Avec Tora ! Tora ! Tora !, l'ambition de Darryl F.Zanuck était sans nul doute de réitérer l'incroyable succès du Jour le plus long, dix ans plus tôt, en parlant cette fois de l'attaque sur Pearl Harbor, survenue le 07 Décembre 1941. Pour ce faire, les moyens déployés étaient colossaux, avec la participation de l'armée américaine, des réalisateurs américains et japonais pour filmer leurs parties respectives selon leurs pays, l'absence de stars, bref, tout est là pour le spectacle, et le budget de 25 millions de dollars était là pour le prouver.
Sauf qu'en coulisses, ce fut un cauchemar logistique, Akira Kurosawa, le premier réalisateur japonais, a été congédié après deux ans de préparation et quinze jours de tournage, pour être remplacé par Kinji Fukasaku et Toshio Masuda, le tout sous la supervision de Richard Fleischer durant les sept mois interminables du tournage.

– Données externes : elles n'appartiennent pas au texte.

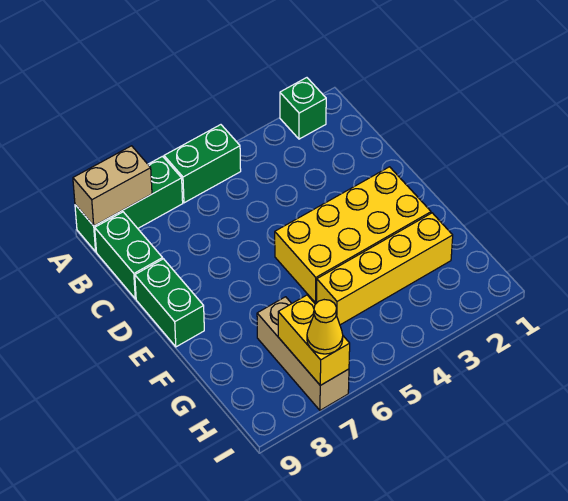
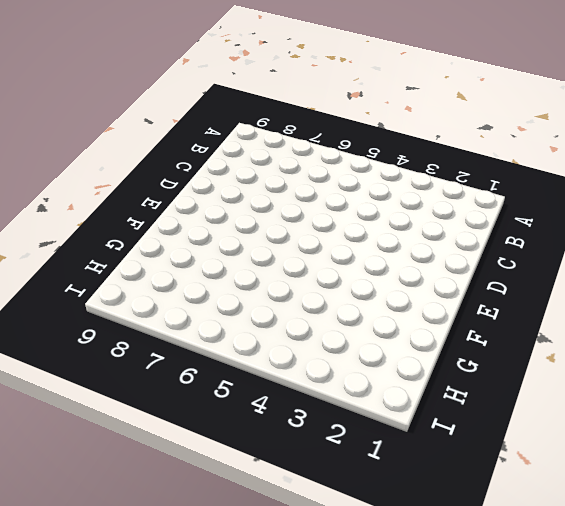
none -> green brick A2 level 1
none -> green brick A5:A6 level 1

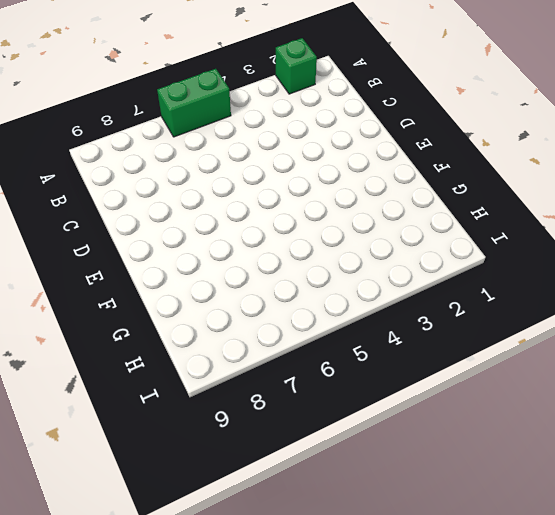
none -> green brick A7:A9 level 1
none -> green brick B9:C9 level 1

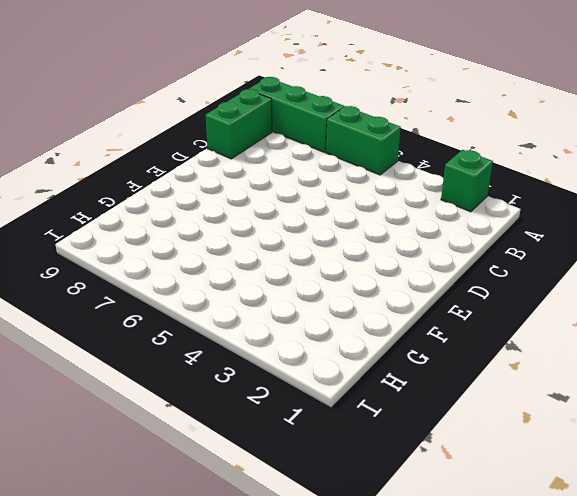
none -> green brick D9:E9 level 1
none -> yellow brick E2:F5 level 1

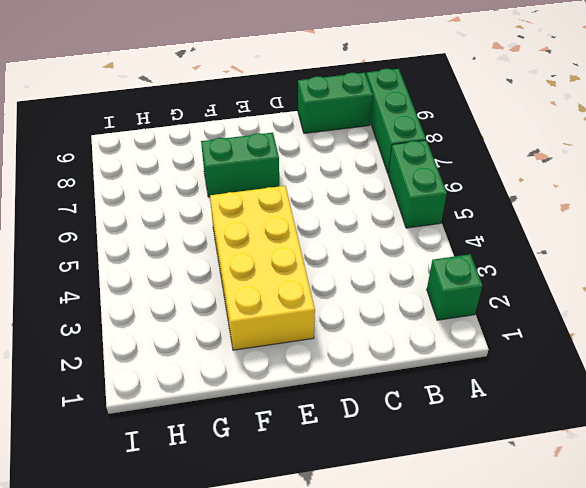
green brick E7:F7 level 1 -> green brick D9:E9 level 1
none -> yellow brick G2:G5 level 1
none -> tan brick G7:I7 level 1

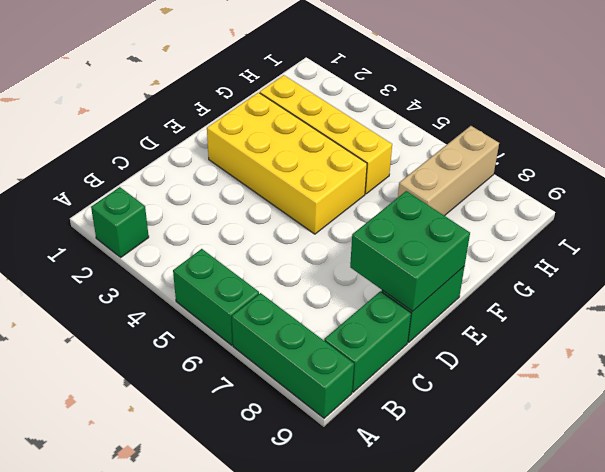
green brick D8:E9 level 2 -> none
none -> tan brick A8:A9 level 2
none -> yellow brick H7:I7 level 2

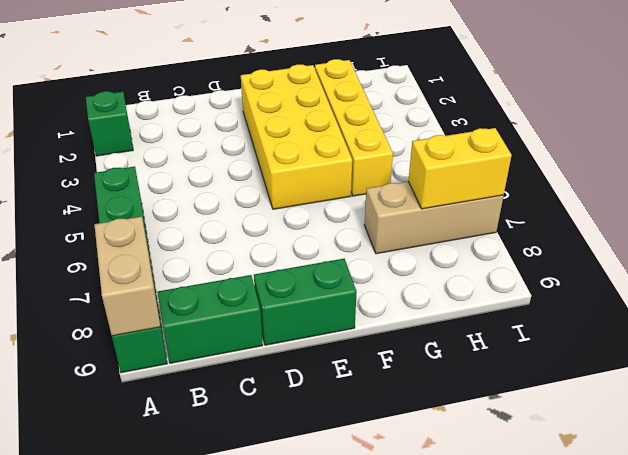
none -> yellow cone I7 level 3

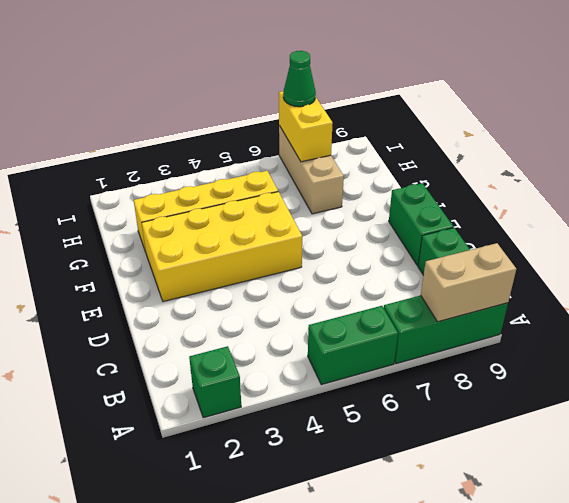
green cone I7 level 3 -> yellow cone I7 level 3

Mais de ce fait, le mérite de Tora ! Tora ! Tora ! est d'être assez franc sur les coulisses, la préparation, et l'attaque en elle-même, où l'ingérence des autorités américaines est clairement mise en avant. En particulier à Washington, où tout le monde sous-estimait l'armée japonaise. En cela, dans une production (en partie) américaine, je trouve ça assez courageux, loin du film patriotique auquel on aurait pu s'attendre. De plus, le film étant clairement découpé avec ses parties américaines et japonaises, où chacun avait son équipe technique dédiée, il donne aussi la part belle au camp ennemi où là non plus, tout le monde n'était pas chaud sur l'idée d'attaquer une base américaine sans déclaration, dans une totale surprise.
Ce qu'on verra dans la dernière partie, l'attaque donc, qui est encore très impressionnante aujourd'hui, avec des tas d'explosions, de la maquette, des avions d'époque reconstitués, de la figuration en-veux-tu en voilà, le tout sans musique (Jerry Goldsmith quand même), ni tentative d'héroïsme dans un camp ni dans l'autre. Bien entendu, il est difficile de parler aujourd'hui de Tora ! Tora ! Tora ! sans évoquer son pendant contemporain avec Pearl Harbor, de Michael Bay, réalisé en 2001, qui était à la limite du révisionnisme en faisant presque d'une défaite une victoire. Alors que là, c'est clairement perçu comme une victoire, celle des Japonais, tout en reconnaissant qu'ils vont réveiller un colosse, et sans doute le payer cher. Mais dans le clan américain, à ce moment-là, c'est perçu comme une défaite cuisante, la première subie sur leur sol.
En cela, je trouve Tora ! Tora ! Tora ! très intéressant, qui met sans doute du temps à démarrer, et qui est pénalisé par le fait que, se voulant peut-être trop didactique, on nous explique qui est qui. Quant aux scènes japonaises, elles sont parlées dans la langue du pays, c'est un très bon point, mais quand il y a des sous-titres anglais incrustés à l'image, plus des sous-titres français pour qu'on puisse comprendre, ça fait un peu désordre.
Mais ça n'entame en rien le plaisir que j'ai eu à voir cette superproduction, où non seulement l'argent est sur l'écran, mais qui ne tord pas la réalité pour en faire un spectacle patriotique. Ce qui est à l'honneur de Zanuck.